[SUPPLIED PASSAGE]:
Saturday, March 29, 2008


I try to avoid reading any reviews of a book prior to writing a review for Euro Crime, or giving an opinion here on Crime Scraps.

It is encouraging afterwards to discover that other bloggers agreed with my opinions.

But sometimes I completely disagree with other peoples opinions and wonder if they have actually read the book or seen the same film. For instance Michael Haneke's award winning film Hidden [Cache] was probably the most boring film I have ever seen.
On the afternoon I watched it the audience were virtually comatose until one moment of horrific violence woke them up for about thirty seconds. They then dozed off again until the end when they all walked out into the sunlight like zombies.

Have you ever seriously disagreed with the critics' assessment of a book or a film?

Is there a prize winner that you did not rate, or a work that was slated that you thought was very good?

Next week I will post the next Quirky Quiz, the Spring Edition with some fairly testing questions and the chance to win a book which the winner can choose from a selection of great crime fiction.
A gentle reminder the clocks spring forward an hour here in the UK tonight.


Anonymous Anonymous said...

It's hard to know to which study that NYT headline belongs, but I have long learnt never to trust media headlines, as they misrepresent scientific studies, much of the time.
At that time of that headline you show, there was considerable worry about "nuclear winter" if you remember -- caused by clouds from weapon fallout.

[RECORDS PROVIDED]:
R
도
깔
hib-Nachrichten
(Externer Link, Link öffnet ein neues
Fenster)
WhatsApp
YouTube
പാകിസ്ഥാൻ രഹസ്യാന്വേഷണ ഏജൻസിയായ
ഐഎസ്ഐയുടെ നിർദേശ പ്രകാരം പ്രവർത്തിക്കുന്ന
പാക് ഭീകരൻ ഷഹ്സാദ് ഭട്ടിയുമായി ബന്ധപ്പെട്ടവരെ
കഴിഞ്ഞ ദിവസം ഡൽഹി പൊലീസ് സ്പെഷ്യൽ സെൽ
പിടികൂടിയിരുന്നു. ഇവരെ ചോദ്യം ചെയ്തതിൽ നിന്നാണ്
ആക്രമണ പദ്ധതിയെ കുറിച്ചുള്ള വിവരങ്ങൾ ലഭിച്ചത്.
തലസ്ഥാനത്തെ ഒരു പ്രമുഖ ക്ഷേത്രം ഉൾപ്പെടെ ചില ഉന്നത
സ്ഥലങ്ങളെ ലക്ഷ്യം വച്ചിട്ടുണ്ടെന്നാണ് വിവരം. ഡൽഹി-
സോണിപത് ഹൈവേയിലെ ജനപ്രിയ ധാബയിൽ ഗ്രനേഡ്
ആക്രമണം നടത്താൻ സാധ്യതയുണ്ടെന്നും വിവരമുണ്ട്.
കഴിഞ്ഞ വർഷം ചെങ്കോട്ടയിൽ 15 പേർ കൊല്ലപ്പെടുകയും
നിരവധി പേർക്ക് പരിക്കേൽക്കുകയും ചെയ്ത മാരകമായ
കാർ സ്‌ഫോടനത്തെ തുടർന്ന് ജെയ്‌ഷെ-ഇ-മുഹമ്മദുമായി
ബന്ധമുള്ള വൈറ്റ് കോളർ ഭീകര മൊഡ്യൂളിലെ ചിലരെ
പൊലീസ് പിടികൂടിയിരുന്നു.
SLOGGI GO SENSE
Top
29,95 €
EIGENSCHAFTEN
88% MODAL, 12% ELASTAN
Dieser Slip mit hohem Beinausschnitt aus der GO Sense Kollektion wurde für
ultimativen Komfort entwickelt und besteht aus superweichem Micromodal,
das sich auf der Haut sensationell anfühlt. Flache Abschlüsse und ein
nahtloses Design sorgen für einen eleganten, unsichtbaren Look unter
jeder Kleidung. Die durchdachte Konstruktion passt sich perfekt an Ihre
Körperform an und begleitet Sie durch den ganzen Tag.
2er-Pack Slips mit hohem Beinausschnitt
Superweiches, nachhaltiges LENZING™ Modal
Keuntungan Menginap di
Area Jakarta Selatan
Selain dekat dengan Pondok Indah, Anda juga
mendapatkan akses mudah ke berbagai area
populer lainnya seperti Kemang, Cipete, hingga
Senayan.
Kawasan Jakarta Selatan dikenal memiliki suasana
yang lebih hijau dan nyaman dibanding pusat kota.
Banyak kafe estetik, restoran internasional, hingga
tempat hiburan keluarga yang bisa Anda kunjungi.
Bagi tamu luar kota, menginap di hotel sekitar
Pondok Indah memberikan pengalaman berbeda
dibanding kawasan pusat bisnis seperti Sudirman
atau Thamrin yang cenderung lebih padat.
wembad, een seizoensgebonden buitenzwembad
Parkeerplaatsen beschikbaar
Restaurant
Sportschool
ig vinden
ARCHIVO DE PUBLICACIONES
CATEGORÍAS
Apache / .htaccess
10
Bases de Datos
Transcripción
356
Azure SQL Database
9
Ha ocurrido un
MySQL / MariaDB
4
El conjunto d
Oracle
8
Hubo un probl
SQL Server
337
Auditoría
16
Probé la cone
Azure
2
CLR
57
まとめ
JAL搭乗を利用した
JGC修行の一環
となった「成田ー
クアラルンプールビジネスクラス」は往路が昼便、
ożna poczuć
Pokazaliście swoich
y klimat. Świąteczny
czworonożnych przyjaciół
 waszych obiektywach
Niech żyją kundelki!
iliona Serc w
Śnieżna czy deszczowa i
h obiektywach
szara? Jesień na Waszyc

--

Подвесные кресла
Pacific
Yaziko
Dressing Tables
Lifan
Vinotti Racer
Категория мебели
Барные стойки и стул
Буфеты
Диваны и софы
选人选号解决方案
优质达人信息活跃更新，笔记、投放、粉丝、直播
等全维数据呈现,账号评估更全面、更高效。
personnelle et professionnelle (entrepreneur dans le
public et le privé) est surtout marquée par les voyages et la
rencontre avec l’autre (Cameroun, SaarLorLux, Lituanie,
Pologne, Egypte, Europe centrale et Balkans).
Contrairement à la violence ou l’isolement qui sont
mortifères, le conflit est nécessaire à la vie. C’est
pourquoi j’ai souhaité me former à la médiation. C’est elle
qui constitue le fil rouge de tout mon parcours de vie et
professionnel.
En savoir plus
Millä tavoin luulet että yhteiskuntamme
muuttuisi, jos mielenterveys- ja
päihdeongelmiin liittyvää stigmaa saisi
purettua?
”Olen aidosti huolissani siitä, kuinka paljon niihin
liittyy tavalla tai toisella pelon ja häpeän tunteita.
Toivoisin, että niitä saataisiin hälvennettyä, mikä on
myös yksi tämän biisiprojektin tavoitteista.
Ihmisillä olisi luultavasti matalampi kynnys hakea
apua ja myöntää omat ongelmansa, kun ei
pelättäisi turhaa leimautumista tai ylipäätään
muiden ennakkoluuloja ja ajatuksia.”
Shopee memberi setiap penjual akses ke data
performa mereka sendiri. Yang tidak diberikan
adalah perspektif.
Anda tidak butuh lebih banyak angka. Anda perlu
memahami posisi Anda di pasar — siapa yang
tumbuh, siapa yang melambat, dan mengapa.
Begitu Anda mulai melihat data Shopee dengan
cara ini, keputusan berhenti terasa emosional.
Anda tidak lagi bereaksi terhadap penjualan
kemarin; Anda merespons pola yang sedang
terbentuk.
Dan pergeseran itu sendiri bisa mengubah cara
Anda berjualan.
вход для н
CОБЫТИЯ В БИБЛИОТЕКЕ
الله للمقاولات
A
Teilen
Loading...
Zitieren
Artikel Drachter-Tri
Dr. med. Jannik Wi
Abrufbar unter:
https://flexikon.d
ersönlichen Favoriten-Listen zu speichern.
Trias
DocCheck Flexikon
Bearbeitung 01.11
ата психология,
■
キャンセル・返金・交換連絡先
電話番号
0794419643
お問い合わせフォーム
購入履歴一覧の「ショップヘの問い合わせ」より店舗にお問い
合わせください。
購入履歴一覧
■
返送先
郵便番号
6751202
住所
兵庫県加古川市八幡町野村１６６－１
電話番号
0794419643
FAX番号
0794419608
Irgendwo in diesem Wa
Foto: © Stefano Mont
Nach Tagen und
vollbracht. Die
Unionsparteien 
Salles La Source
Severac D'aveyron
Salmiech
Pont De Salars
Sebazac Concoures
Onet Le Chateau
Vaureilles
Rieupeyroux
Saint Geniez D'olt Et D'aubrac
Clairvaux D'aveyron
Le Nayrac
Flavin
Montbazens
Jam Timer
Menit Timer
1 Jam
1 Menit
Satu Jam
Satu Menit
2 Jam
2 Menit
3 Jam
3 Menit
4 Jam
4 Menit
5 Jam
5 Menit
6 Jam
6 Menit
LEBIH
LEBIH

...

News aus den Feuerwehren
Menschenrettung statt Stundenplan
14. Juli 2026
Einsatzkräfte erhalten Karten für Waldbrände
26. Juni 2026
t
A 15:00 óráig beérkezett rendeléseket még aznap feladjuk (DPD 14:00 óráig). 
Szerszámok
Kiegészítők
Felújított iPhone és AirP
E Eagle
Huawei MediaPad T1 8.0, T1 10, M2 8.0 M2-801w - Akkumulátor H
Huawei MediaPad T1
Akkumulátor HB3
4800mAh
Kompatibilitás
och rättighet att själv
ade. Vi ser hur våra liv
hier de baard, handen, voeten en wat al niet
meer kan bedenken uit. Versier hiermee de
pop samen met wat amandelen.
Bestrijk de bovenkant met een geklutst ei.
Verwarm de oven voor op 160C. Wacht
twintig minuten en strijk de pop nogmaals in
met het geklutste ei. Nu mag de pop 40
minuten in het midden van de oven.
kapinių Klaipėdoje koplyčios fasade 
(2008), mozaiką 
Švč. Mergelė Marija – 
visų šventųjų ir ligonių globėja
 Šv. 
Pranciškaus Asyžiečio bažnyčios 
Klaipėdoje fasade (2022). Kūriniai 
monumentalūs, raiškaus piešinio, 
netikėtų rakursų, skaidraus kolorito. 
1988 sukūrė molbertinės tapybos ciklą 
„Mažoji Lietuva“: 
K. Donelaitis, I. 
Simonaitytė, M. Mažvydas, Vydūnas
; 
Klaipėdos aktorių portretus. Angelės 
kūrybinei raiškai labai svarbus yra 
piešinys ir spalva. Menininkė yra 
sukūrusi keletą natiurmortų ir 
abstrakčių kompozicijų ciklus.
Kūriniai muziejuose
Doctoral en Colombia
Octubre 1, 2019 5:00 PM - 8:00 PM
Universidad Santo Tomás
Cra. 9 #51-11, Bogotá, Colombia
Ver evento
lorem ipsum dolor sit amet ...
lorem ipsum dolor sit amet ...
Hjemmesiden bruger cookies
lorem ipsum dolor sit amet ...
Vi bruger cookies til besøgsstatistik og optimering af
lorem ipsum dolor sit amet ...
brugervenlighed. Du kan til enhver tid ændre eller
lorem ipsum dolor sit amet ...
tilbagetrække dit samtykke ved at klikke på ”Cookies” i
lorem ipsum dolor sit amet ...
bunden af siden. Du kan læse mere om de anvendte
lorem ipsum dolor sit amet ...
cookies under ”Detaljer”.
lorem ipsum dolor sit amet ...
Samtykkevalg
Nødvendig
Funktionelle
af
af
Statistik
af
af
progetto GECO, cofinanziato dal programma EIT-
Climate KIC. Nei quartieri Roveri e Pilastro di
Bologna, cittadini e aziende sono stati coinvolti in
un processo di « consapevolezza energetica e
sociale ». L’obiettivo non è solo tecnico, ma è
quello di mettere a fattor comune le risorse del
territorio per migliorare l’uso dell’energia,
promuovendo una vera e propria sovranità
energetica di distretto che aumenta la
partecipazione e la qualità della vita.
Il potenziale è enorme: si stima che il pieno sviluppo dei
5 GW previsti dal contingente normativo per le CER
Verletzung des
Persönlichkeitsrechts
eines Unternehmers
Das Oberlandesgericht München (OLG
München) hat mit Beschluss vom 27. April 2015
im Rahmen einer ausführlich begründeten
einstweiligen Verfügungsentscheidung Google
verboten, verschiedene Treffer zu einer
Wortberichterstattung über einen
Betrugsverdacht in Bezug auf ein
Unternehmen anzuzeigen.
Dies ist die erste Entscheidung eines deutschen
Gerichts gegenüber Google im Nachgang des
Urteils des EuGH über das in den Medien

[WORK REQUEST 1]:
In the blog post, which film does the writer call probably the most boring film they have ever seen?
[WORK REQUEST 2]:
Write what comes next in the blog post, picking up after its final sentence.
The items have no connection to the blog post.

[FINAL ANSWER 1]:
Michael Haneke's award-winning film Hidden [Cache].

[FINAL ANSWER 2]:
It is true that the main scientific consensus on climate change has changed since 1975, but that's inevitable, given vastly improved measurement systems and modelling tools, as well as the setting up of the IPCC.
Climate change is such a political issue particularly in the USA, and the media don't help -- please don't blame the scientists, who just do their best to describe the natural world, and in this case, to the best of their ability predict what might happen to it within statistical parameters based on what is known.

As to the film - thanks for the tip! Will take it off my Amazon rent list, where it has lurked at about no. 50 for some considerable time, usually getting overtaken by Hanna Montana, St Trinians, Scrubs and the like.

3:41 AM  
Blogger Uriah Robinson said...

Maxine I was just trying to use that as an amusing example of how opinions can differ over time.

I am sorry if you thought I was blaming the scientists. It is the way the information is sometimes used by the media that is at fault.

4:33 AM  
Anonymous Anonymous said...

Well, I walked out of Gone with the Wind when I was a teenager: thoroughly bored!

When I lived in Toronto for a while, locals walked out of Damage, but I thought it was great. Miranda Richardson had been nominated for an Oscar, so I wanted to see it.

Ooh, the quirky quiz. I'm already shaking in anticipation.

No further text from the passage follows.